It's that time of the year in Finland where days are feeling shorter and shorter, with the dark period of the day taken more than half of the day. The lesser amount of light is bound to have its impact: it's dark when we go to work, and it is dark when we get home from work.

Just like people's moods have seasonal fluctuation in response to the visible external impacts, a phenomenon very similar happens for our testing at work.
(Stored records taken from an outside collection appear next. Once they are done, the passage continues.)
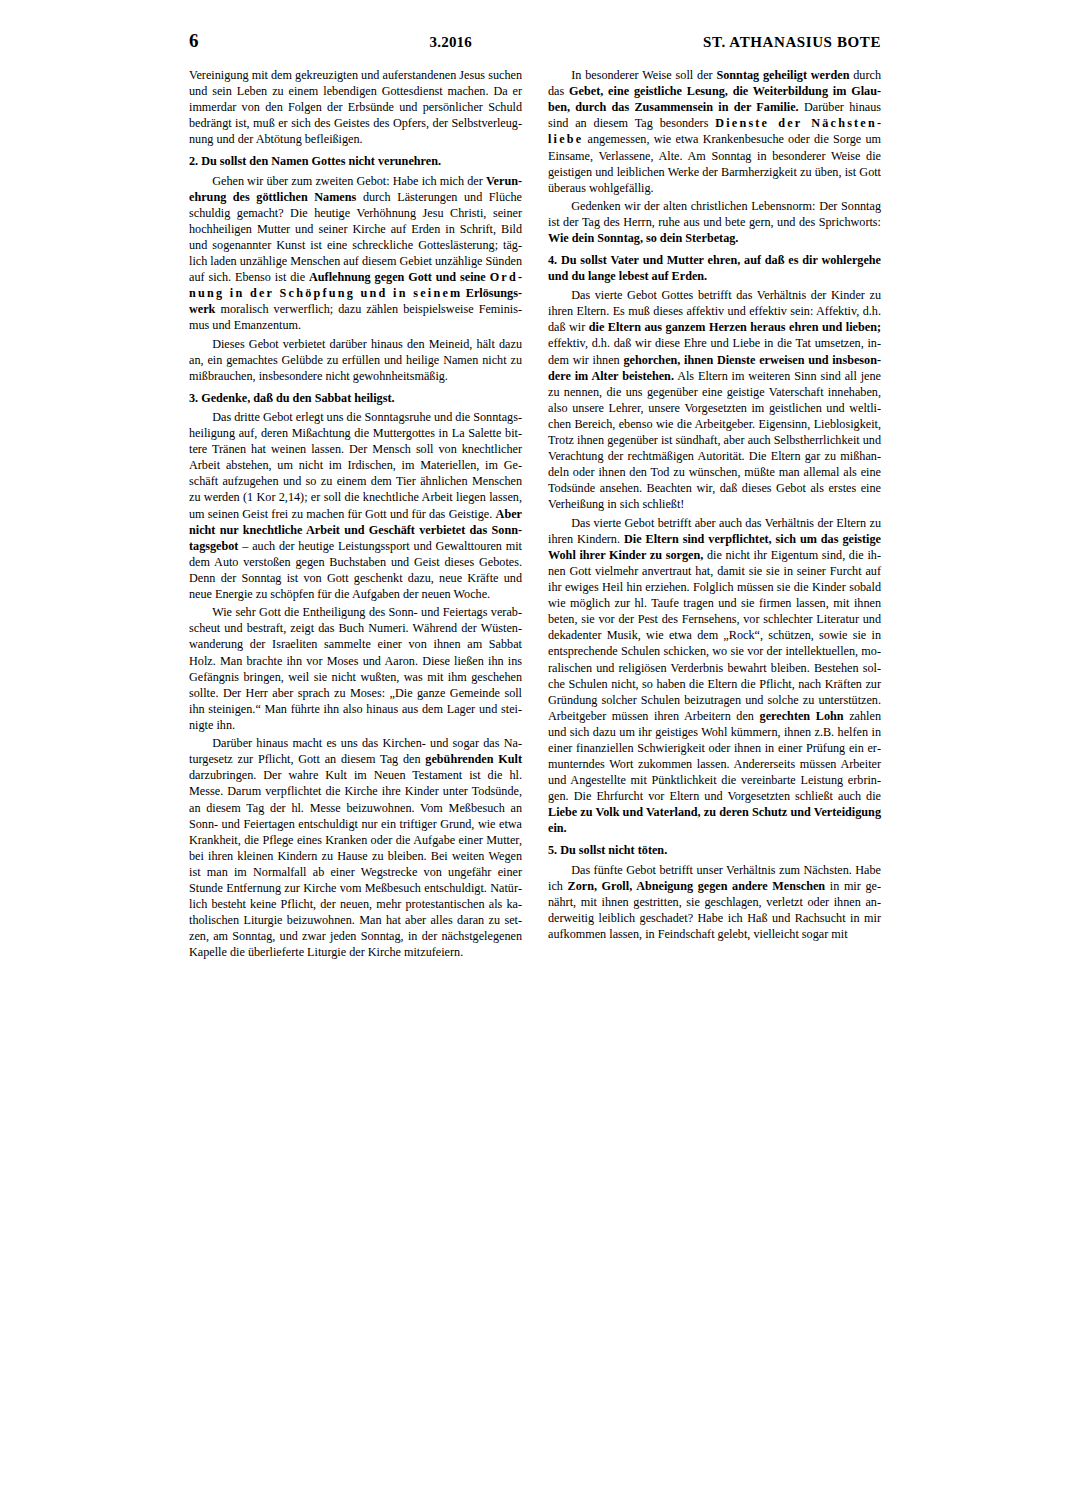6 3.2016 ST. ATHANASIUS BOTE
Vereinigung mit dem gekreuzigten und auferstandenen Jesus suchen und sein Leben zu einem lebendigen Gottesdienst machen. Da er immerdar von den Folgen der Erbsünde und persönlicher Schuld bedrängt ist, muß er sich des Geistes des Opfers, der Selbstverleugnung und der Abtötung befleißigen.
2. Du sollst den Namen Gottes nicht verunehren.
Gehen wir über zum zweiten Gebot: Habe ich mich der Verunehrung des göttlichen Namens durch Lästerungen und Flüche schuldig gemacht? Die heutige Verhöhnung Jesu Christi, seiner hochheiligen Mutter und seiner Kirche auf Erden in Schrift, Bild und sogenannter Kunst ist eine schreckliche Gotteslästerung; täglich laden unzählige Menschen auf diesem Gebiet unzählige Sünden auf sich. Ebenso ist die Auflehnung gegen Gott und seine Ordnung in der Schöpfung und in seinem Erlösungswerk moralisch verwerflich; dazu zählen beispielsweise Feminismus und Emanzentum.
Dieses Gebot verbietet darüber hinaus den Meineid, hält dazu an, ein gemachtes Gelübde zu erfüllen und heilige Namen nicht zu mißbrauchen, insbesondere nicht gewohnheitsmäßig.
3. Gedenke, daß du den Sabbat heiligst.
Das dritte Gebot erlegt uns die Sonntagsruhe und die Sonntagsheiligung auf, deren Mißachtung die Muttergottes in La Salette bittere Tränen hat weinen lassen. Der Mensch soll von knechtlicher Arbeit abstehen, um nicht im Irdischen, im Materiellen, im Geschäft aufzugehen und so zu einem dem Tier ähnlichen Menschen zu werden (1 Kor 2,14); er soll die knechtliche Arbeit liegen lassen, um seinen Geist frei zu machen für Gott und für das Geistige. Aber nicht nur knechtliche Arbeit und Geschäft verbietet das Sonntagsgebot – auch der heutige Leistungssport und Gewalttouren mit dem Auto verstoßen gegen Buchstaben und Geist dieses Gebotes. Denn der Sonntag ist von Gott geschenkt dazu, neue Kräfte und neue Energie zu schöpfen für die Aufgaben der neuen Woche.
Wie sehr Gott die Entheiligung des Sonn- und Feiertags verabscheut und bestraft, zeigt das Buch Numeri. Während der Wüstenwanderung der Israeliten sammelte einer von ihnen am Sabbat Holz. Man brachte ihn vor Moses und Aaron. Diese ließen ihn ins Gefängnis bringen, weil sie nicht wußten, was mit ihm geschehen sollte. Der Herr aber sprach zu Moses: „Die ganze Gemeinde soll ihn steinigen.“ Man führte ihn also hinaus aus dem Lager und steinigte ihn.
Darüber hinaus macht es uns das Kirchen- und sogar das Naturgesetz zur Pflicht, Gott an diesem Tag den gebührenden Kult darzubringen. Der wahre Kult im Neuen Testament ist die hl. Messe. Darum verpflichtet die Kirche ihre Kinder unter Todsünde, an diesem Tag der hl. Messe beizuwohnen. Vom Meßbesuch an Sonn- und Feiertagen entschuldigt nur ein triftiger Grund, wie etwa Krankheit, die Pflege eines Kranken oder die Aufgabe einer Mutter, bei ihren kleinen Kindern zu Hause zu bleiben. Bei weiten Wegen ist man im Normalfall ab einer Wegstrecke von ungefähr einer Stunde Entfernung zur Kirche vom Meßbesuch entschuldigt. Natürlich besteht keine Pflicht, der neuen, mehr protestantischen als katholischen Liturgie beizuwohnen. Man hat aber alles daran zu setzen, am Sonntag, und zwar jeden Sonntag, in der nächstgelegenen Kapelle die überlieferte Liturgie der Kirche mitzufeiern.
In besonderer Weise soll der Sonntag geheiligt werden durch das Gebet, eine geistliche Lesung, die Weiterbildung im Glauben, durch das Zusammensein in der Familie. Darüber hinaus sind an diesem Tag besonders Dienste der Nächstenliebe angemessen, wie etwa Krankenbesuche oder die Sorge um Einsame, Verlassene, Alte. Am Sonntag in besonderer Weise die geistigen und leiblichen Werke der Barmherzigkeit zu üben, ist Gott überaus wohlgefällig.
Gedenken wir der alten christlichen Lebensnorm: Der Sonntag ist der Tag des Herrn, ruhe aus und bete gern, und des Sprichworts: Wie dein Sonntag, so dein Sterbetag.
4. Du sollst Vater und Mutter ehren, auf daß es dir wohlergehe und du lange lebest auf Erden.
Das vierte Gebot Gottes betrifft das Verhältnis der Kinder zu ihren Eltern. Es muß dieses affektiv und effektiv sein: Affektiv, d.h. daß wir die Eltern aus ganzem Herzen heraus ehren und lieben; effektiv, d.h. daß wir diese Ehre und Liebe in die Tat umsetzen, indem wir ihnen gehorchen, ihnen Dienste erweisen und insbesondere im Alter beistehen. Als Eltern im weiteren Sinn sind all jene zu nennen, die uns gegenüber eine geistige Vaterschaft innehaben, also unsere Lehrer, unsere Vorgesetzten im geistlichen und weltlichen Bereich, ebenso wie die Arbeitgeber. Eigensinn, Lieblosigkeit, Trotz ihnen gegenüber ist sündhaft, aber auch Selbstherrlichkeit und Verachtung der rechtmäßigen Autorität. Die Eltern gar zu mißhandeln oder ihnen den Tod zu wünschen, müßte man allemal als eine Todsünde ansehen. Beachten wir, daß dieses Gebot als erstes eine Verheißung in sich schließt!
Das vierte Gebot betrifft aber auch das Verhältnis der Eltern zu ihren Kindern. Die Eltern sind verpflichtet, sich um das geistige Wohl ihrer Kinder zu sorgen, die nicht ihr Eigentum sind, die ihnen Gott vielmehr anvertraut hat, damit sie sie in seiner Furcht auf ihr ewiges Heil hin erziehen. Folglich müssen sie die Kinder sobald wie möglich zur hl. Taufe tragen und sie firmen lassen, mit ihnen beten, sie vor der Pest des Fernsehens, vor schlechter Literatur und dekadenter Musik, wie etwa dem „Rock“, schützen, sowie sie in entsprechende Schulen schicken, wo sie vor der intellektuellen, moralischen und religiösen Verderbnis bewahrt bleiben. Bestehen solche Schulen nicht, so haben die Eltern die Pflicht, nach Kräften zur Gründung solcher Schulen beizutragen und solche zu unterstützen. Arbeitgeber müssen ihren Arbeitern den gerechten Lohn zahlen und sich dazu um ihr geistiges Wohl kümmern, ihnen z.B. helfen in einer finanziellen Schwierigkeit oder ihnen in einer Prüfung ein ermunterndes Wort zukommen lassen. Andererseits müssen Arbeiter und Angestellte mit Pünktlichkeit die vereinbarte Leistung erbringen. Die Ehrfurcht vor Eltern und Vorgesetzten schließt auch die Liebe zu Volk und Vaterland, zu deren Schutz und Verteidigung ein.
5. Du sollst nicht töten.
Das fünfte Gebot betrifft unser Verhältnis zum Nächsten. Habe ich Zorn, Groll, Abneigung gegen andere Menschen in mir genährt, mit ihnen gestritten, sie geschlagen, verletzt oder ihnen anderweitig leiblich geschadet? Habe ich Haß und Rachsucht in mir aufkommen lassen, in Feindschaft gelebt, vielleicht sogar mit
The easy season to spot for a lot of us in software is ahead of us, with Black Friday starting the Christmas shopping season and the webshops all around the world are under heavy loads from the eager shoppers. We just had a lovely discussion Lisa Crispin from MABL hosted online to cover that one.

But let's think of the visible external impacts a little more. There's more to seasonal fluctuation than the day of heavy load e-commerce sites prep for, and knowing your company's and businesses annual clock gives you insight into priorities that can really make you shine in your choices of how you test right now.

Budgeting and End of Year

I think we've all received the emails towards the year closing that we need to remember to invoice whatever expenses we have. Budgeting and end of year are are such a common cycle in companies that it is hard to miss.

You want to ask for a raise, your odds of getting that are very much tied to the annual cycle.

You want to go to a conference, and you could notice a pattern on it's easy end of year ("we have to use our budgets, or we won't get one next year!") or next to impossible before the year changes.

The computer systems have a lot of logic around the year changing, and the budgeting seasons are a specific feature of financial systems of many sorts. When on a normal month we run some batch processing sets, the end of year can be a very special one and we only get to rehearse it once a year, and with little rehearsal, there is often a surprise ahead.

Christmas Freeze

A seasonal feature I have seen a lot is driven by a company's IT and operations department, scheduling annually a freeze time when changes to production don't happen. For other companies, the same period seems to be the time of taking the huge new systems into production, while everything else around is not allowed to change so that granularity for identifying problems is better.

The time just before Christmas freeze is often critical. Make sure you're risk averse at that time, because fixing is slower and harder. It starts with the assumption it should not happen unless it must happen.

The Events

You might have noticed that the plans the company you work for have a spike at some time of the year, and especially the new-cool-feature is something that creates a special kind of buzz a certain time.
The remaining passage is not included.